## Begin Data lines

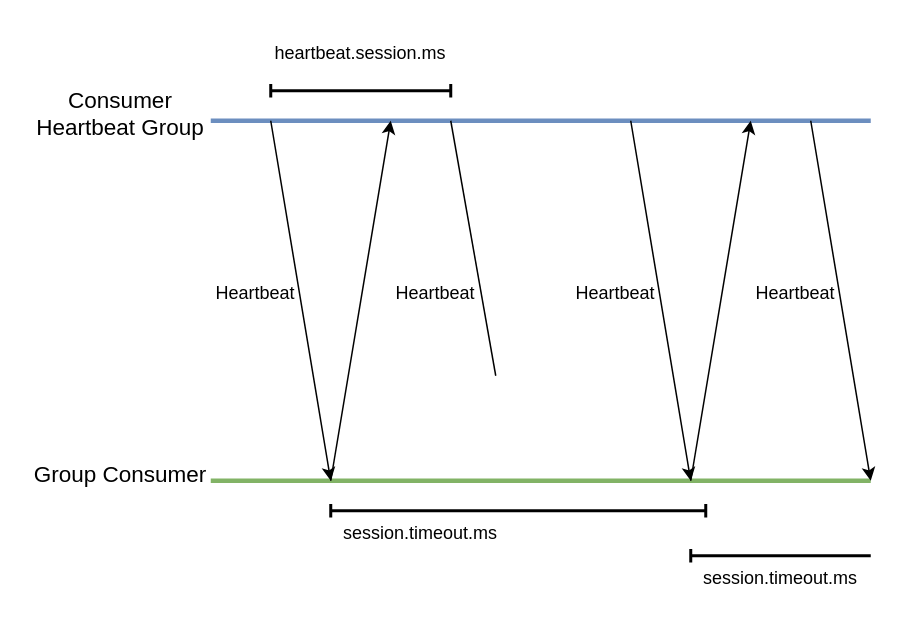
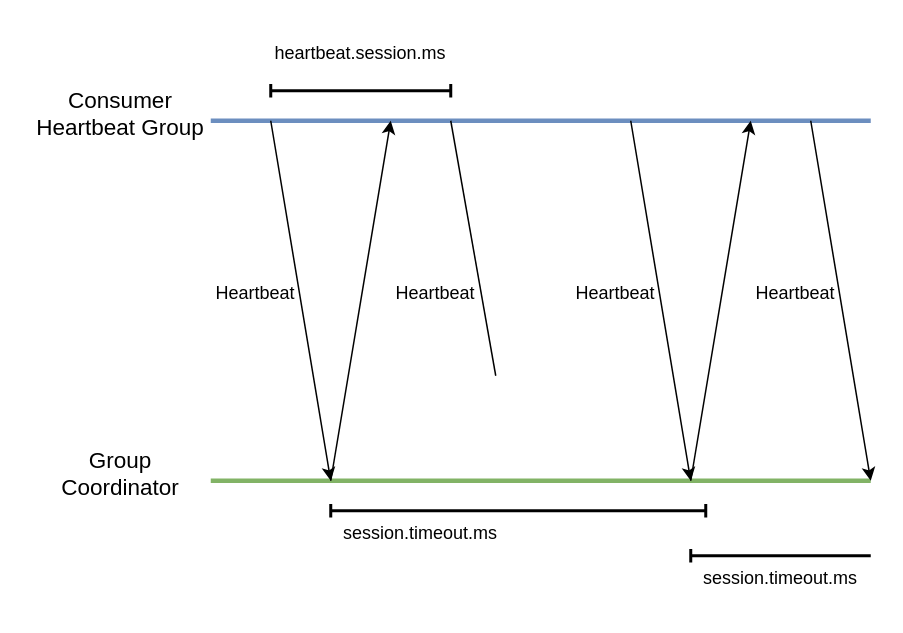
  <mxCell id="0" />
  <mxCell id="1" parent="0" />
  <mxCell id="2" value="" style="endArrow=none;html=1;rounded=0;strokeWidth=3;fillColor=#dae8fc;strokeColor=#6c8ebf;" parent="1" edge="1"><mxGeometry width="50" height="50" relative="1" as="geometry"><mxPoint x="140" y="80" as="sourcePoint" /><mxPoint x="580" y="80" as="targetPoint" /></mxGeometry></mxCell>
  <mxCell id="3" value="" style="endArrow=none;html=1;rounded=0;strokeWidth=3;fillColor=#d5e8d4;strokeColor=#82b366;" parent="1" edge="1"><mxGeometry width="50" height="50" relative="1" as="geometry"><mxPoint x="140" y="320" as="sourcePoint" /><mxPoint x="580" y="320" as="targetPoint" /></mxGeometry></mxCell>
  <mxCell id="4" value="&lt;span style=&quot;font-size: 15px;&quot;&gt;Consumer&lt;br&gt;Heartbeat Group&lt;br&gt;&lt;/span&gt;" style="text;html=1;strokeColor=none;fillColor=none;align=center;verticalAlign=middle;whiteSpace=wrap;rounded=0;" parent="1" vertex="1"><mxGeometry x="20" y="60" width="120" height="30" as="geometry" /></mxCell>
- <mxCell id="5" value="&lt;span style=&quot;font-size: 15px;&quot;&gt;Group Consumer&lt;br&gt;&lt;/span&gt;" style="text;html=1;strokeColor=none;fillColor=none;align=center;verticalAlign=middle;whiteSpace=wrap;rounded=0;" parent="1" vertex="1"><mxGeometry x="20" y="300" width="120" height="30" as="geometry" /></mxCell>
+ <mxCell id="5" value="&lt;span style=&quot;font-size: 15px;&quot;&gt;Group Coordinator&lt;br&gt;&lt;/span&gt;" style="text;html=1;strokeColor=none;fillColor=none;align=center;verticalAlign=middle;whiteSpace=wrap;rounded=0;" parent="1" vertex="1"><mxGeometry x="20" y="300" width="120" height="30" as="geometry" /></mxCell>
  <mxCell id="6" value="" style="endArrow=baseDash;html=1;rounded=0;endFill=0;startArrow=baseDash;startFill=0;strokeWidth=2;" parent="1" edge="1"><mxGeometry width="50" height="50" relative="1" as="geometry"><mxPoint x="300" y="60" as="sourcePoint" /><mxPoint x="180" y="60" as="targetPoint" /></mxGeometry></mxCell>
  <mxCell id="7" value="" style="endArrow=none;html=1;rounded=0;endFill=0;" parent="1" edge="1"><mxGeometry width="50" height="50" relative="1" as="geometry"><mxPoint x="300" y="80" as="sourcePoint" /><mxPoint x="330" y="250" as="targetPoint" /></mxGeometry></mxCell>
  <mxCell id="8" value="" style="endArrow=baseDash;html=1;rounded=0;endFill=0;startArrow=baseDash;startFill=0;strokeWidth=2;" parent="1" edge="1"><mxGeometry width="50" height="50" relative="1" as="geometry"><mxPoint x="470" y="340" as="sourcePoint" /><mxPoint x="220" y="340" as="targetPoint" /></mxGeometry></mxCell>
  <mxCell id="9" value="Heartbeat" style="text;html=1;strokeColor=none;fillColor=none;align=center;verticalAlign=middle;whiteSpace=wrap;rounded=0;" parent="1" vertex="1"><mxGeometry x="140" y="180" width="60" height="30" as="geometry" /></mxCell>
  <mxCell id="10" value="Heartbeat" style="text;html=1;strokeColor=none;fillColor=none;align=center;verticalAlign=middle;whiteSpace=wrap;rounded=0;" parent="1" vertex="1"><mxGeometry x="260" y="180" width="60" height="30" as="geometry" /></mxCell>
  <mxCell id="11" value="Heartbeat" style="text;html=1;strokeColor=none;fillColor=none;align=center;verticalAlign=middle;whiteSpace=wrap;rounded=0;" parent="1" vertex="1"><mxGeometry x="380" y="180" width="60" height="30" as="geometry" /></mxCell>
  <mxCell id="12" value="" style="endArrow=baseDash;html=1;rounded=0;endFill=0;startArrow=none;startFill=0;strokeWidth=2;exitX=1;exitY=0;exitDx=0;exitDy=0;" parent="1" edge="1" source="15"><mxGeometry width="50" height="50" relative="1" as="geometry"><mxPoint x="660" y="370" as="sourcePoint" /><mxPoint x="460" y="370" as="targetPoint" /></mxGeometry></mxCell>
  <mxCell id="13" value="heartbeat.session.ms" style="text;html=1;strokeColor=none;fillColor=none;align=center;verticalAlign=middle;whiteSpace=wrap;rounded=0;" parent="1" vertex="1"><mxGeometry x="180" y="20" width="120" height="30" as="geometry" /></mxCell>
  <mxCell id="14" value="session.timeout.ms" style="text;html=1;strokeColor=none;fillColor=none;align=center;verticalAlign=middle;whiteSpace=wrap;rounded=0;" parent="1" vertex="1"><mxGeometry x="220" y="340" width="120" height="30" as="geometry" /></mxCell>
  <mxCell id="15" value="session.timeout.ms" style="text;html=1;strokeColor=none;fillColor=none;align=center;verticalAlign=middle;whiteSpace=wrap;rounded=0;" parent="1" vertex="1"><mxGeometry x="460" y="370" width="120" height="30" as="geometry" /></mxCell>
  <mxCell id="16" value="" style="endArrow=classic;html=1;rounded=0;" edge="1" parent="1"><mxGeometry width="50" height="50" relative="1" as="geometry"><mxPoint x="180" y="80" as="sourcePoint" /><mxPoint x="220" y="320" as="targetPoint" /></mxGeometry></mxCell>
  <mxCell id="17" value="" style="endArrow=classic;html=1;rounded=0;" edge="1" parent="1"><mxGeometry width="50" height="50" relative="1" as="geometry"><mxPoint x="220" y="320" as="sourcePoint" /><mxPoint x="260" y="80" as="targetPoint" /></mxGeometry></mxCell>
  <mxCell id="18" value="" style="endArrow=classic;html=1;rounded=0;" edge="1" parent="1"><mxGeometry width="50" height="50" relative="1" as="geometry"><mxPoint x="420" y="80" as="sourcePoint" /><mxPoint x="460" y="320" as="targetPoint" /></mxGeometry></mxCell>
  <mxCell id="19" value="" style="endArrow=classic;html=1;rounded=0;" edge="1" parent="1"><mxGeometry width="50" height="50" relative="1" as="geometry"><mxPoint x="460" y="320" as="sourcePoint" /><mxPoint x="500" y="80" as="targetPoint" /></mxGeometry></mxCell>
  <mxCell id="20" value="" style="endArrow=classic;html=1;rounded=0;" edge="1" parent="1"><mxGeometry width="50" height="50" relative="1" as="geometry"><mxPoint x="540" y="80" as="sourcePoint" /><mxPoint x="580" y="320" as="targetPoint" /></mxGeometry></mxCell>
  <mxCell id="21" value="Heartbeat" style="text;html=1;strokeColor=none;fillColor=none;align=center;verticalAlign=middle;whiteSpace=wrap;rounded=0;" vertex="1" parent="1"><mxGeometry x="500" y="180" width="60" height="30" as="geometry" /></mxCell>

## End Data lines

→ Aim of the exercise
Tally the lines of the data records that contain the word "Consumer", and give only the number.

→ Result for this exercise
2